OOCL revenue per container still rising

Orient Overseas Container Line (OOCL) is a subsidiary of Cosco that reports revenue results separately on the Hong Kong Stock Exchange.

On Friday, it reported revenues of $5 billion for Q3 2022, up 16.9% y/y, but down 4.5% versus the second quarter of this year. As noted by Alphaliner, it was OOCL’s first sequential quarter-on-quarter revenue drop since Q1 2020.

While volume decreased 3.4%, average revenue per twenty-foot equivalent unit jumped 21.1% y/y, to $2,886 per TEU. That’s the highest global average ever recorded by OOCL. And tellingly, its average revenue per TEU in Q3 inched up 0.4% sequentially versus the second quarter despite the fact that the average Freightos Baltic Daily Index global spot rate assessment was down 32% in the third quarter versus the second.

Daily spot rate assessment in $ per FEU (Chart: FreightWaves SONAR)

“It is clear that OOCL’s actual achieved rate trend has yet to show any meaningful impact from decreases in spot indices,” wrote shipping expert John McCown in an online post.

OOCL’s steepest volume decline was on the trans-Pacific, in line with multiple reports of weakening demand for U.S. imports from Asia. The number of TEUs OOCL carried on the trans-Pacific fell 14.4% y/y in Q3, twice the drop than in any of its other trade lanes.

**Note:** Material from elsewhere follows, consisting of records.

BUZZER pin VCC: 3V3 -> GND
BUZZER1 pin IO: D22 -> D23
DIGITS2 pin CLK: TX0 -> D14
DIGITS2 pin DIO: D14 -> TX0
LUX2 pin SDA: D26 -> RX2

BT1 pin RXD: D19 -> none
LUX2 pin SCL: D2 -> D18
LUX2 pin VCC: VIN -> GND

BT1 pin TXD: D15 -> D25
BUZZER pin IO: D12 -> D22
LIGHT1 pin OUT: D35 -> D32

However, OOCL clearly has heavy contract coverage to offset spot weakness in the trans-Pacific. It reported Q3 2022 revenue per TEU of $4,564 per TEU in the trans-Pacific lane. That’s a new record, up 41.9% y/y and up 4.6% versus the second quarter.

chart showing quarterly revenues of shipping line OOCL
(Chart: American Shipper based on data from securities filings)

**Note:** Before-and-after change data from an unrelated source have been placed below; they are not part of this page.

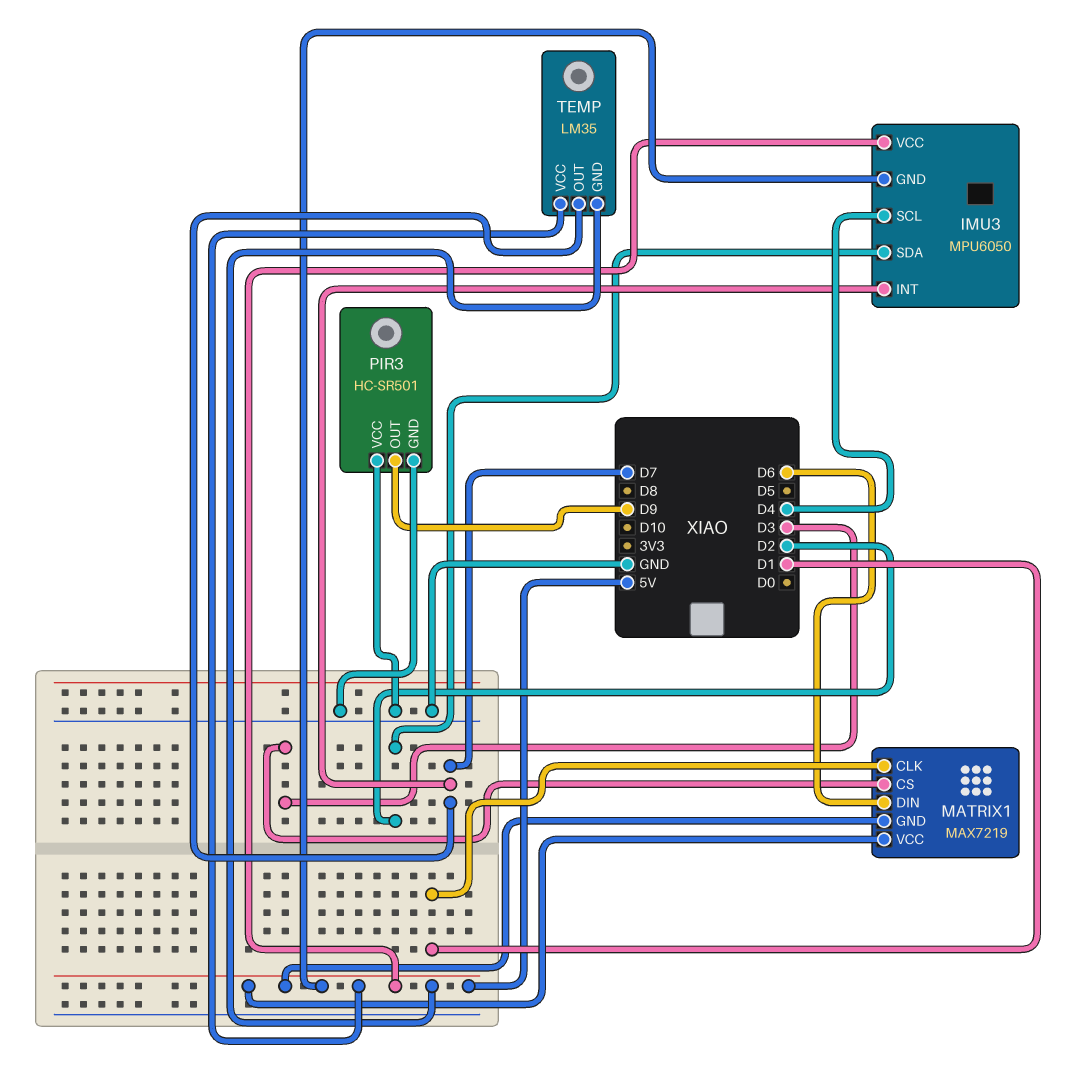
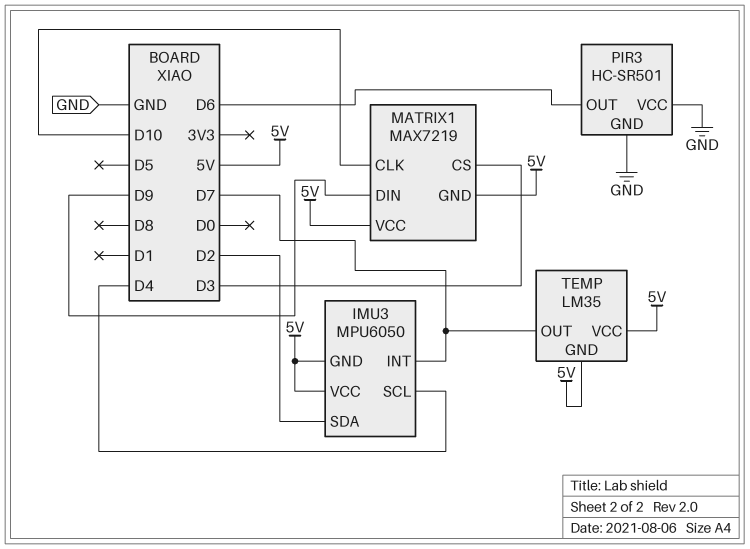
MATRIX1 pin CLK: D1 -> D10
MATRIX1 pin DIN: D6 -> D9
PIR3 pin OUT: D9 -> D6

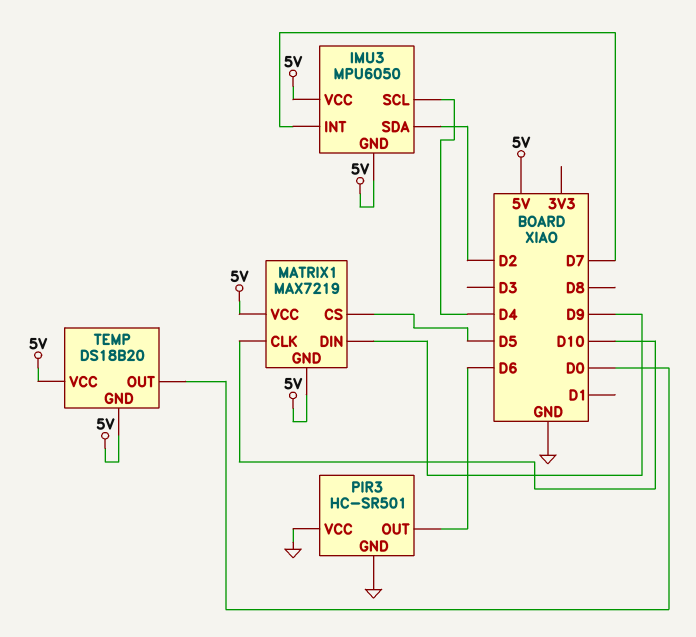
MATRIX1 pin CS: D3 -> D5
TEMP: LM35 -> DS18B20
TEMP pin OUT: D7 -> D0

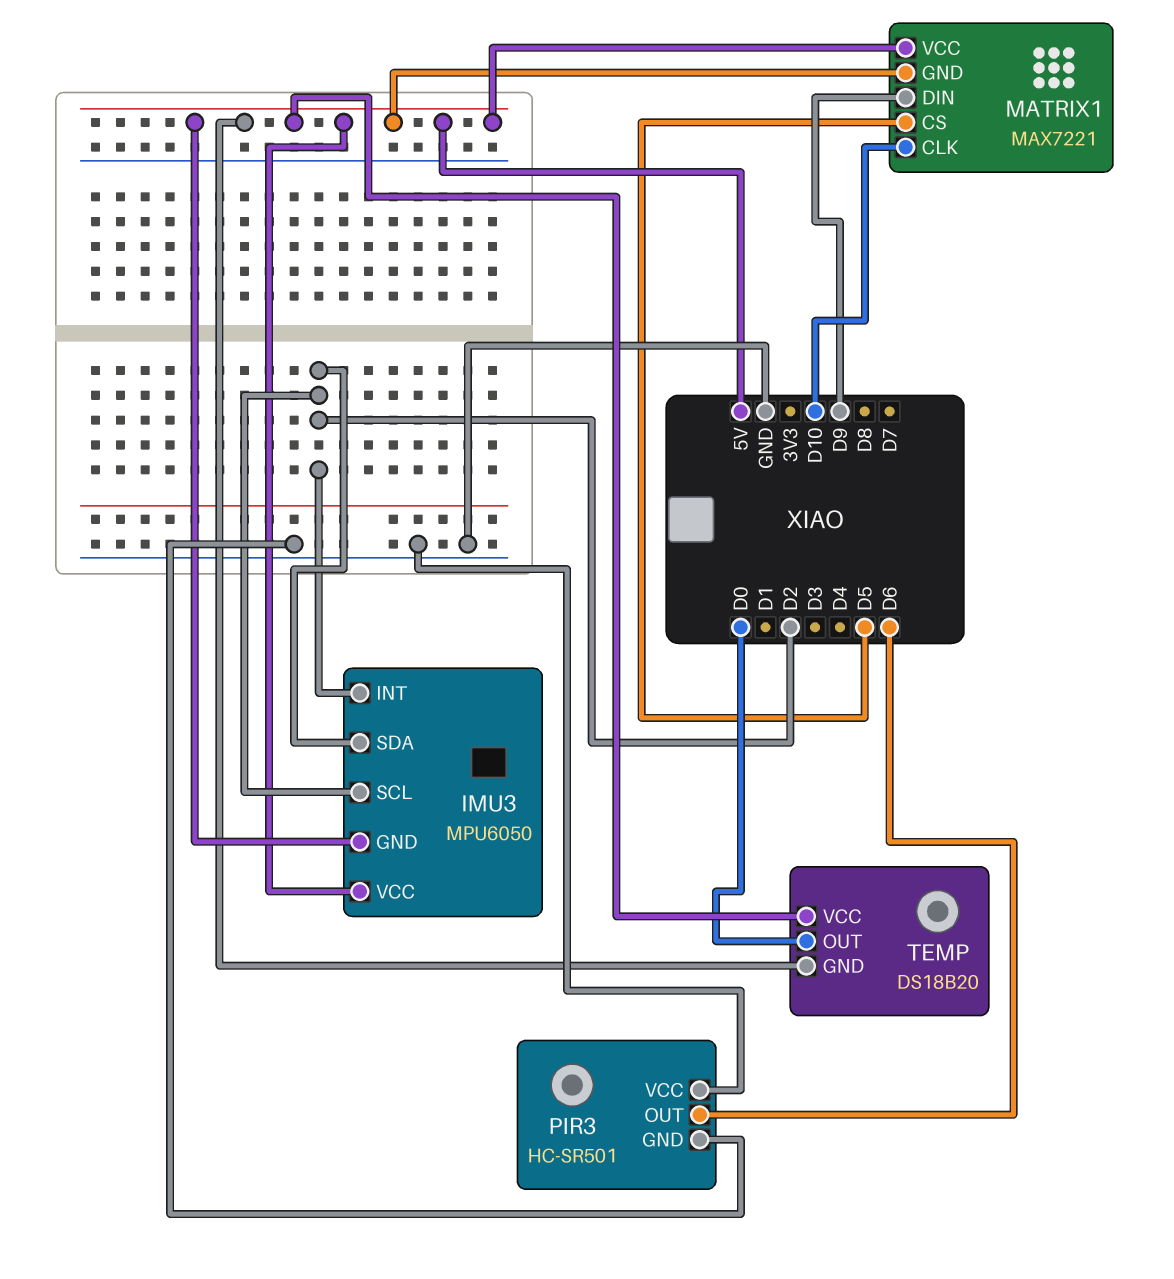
IMU3 pin INT: D7 -> D2
IMU3 pin SCL: D4 -> D2
MATRIX1: MAX7219 -> MAX7221

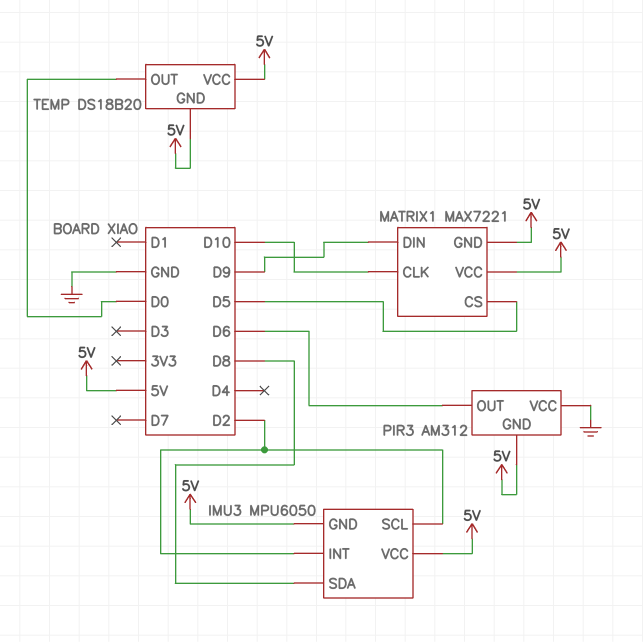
IMU3 pin SDA: D2 -> D8
PIR3: HC-SR501 -> AM312
PIR3 pin GND: GND -> 5V

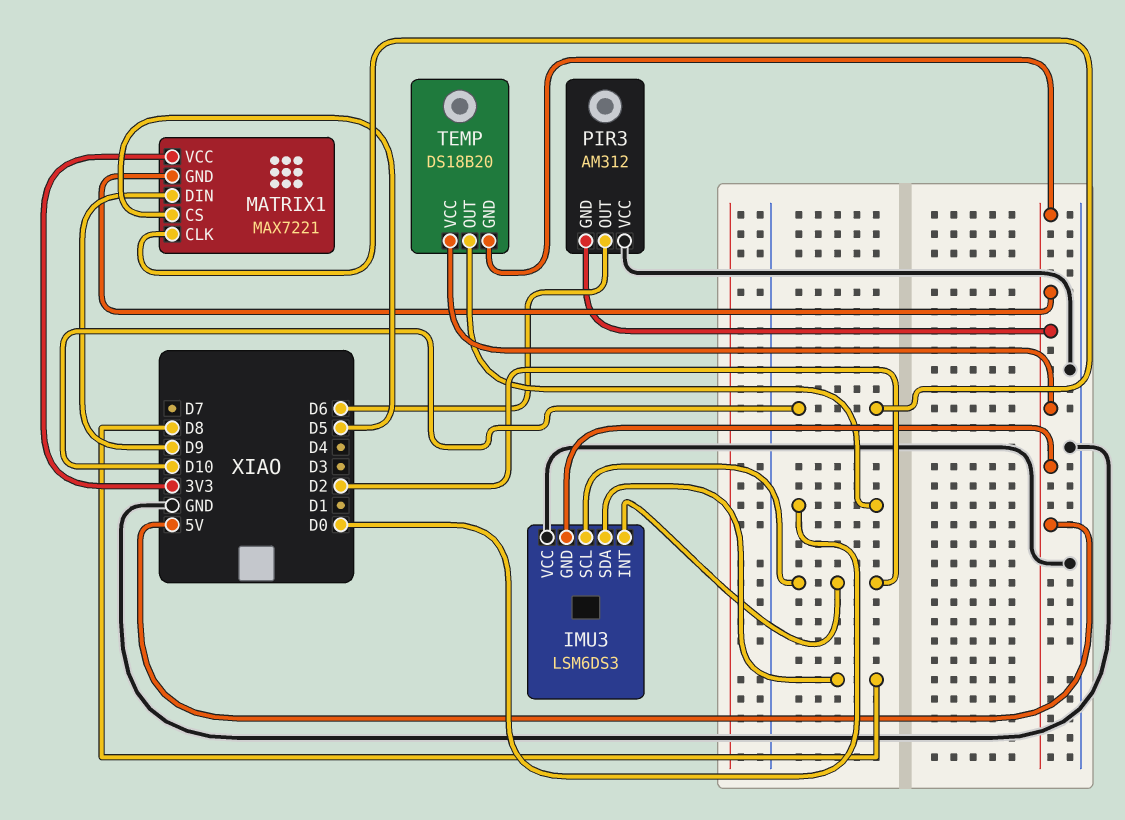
IMU3: MPU6050 -> LSM6DS3
IMU3 pin VCC: 5V -> GND
MATRIX1 pin VCC: 5V -> 3V3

September declines for Evergreen, Yang Ming

Two other early indicators of container shipping Q3 earnings hail from Taiwan. Both Evergreen and Yang Ming report monthly operating revenues via the Taiwan Stock Exchange. On Friday, both companies posted September numbers.

The trans-Pacific is Evergreen’s most important trade route by volume. According to Alphaliner, Evergreen is the world’s sixth largest liner operator by fleet size.

From a quarterly perspective, Evergreen revenues are still going strong. Its Q3 2022 revenues came in at 170.4 billion New Taiwan dollars ($5.35 billion), up 17.5% y/y. It was Evergreen’s third highest quarterly total on record, only slightly beneath the first two quarters of this year.

chart showing quarterly revenues of shipping line Evergreen
(Chart: American Shipper based on data from securities filings)

Revenues in Q3 2022 were very close to revenues in the first quarter, when Evergreen posted its best financial result ever: a profit of $3.3 billion.

Monthly data does show revenues peaking and heading down. Evergreen’s monthly revenues slid through the latest quarter. September revenues of 50.2 billion New Taiwan dollars ($1.6 billion) were down 20% from July, when Evergreen posted its highest monthly revenue total on record. That said, September revenues were still triple pre-COVID levels in 2019.

(Chart: American Shipper based on securities filings)

Monthly data for Yang Ming shows an even more pronounced drop. Revenues in September came in at 28 billion New Taiwan dollars ($878 million), down 27.7% from the peak in June and down 15.8% year on year. 

(Chart: American Shipper based on securities filings)

Nevertheless, Yang Ming’s September revenues were still more than double pre-COVID levels, highlighting once again that shipping lines are still reaping historically elevated cash flows.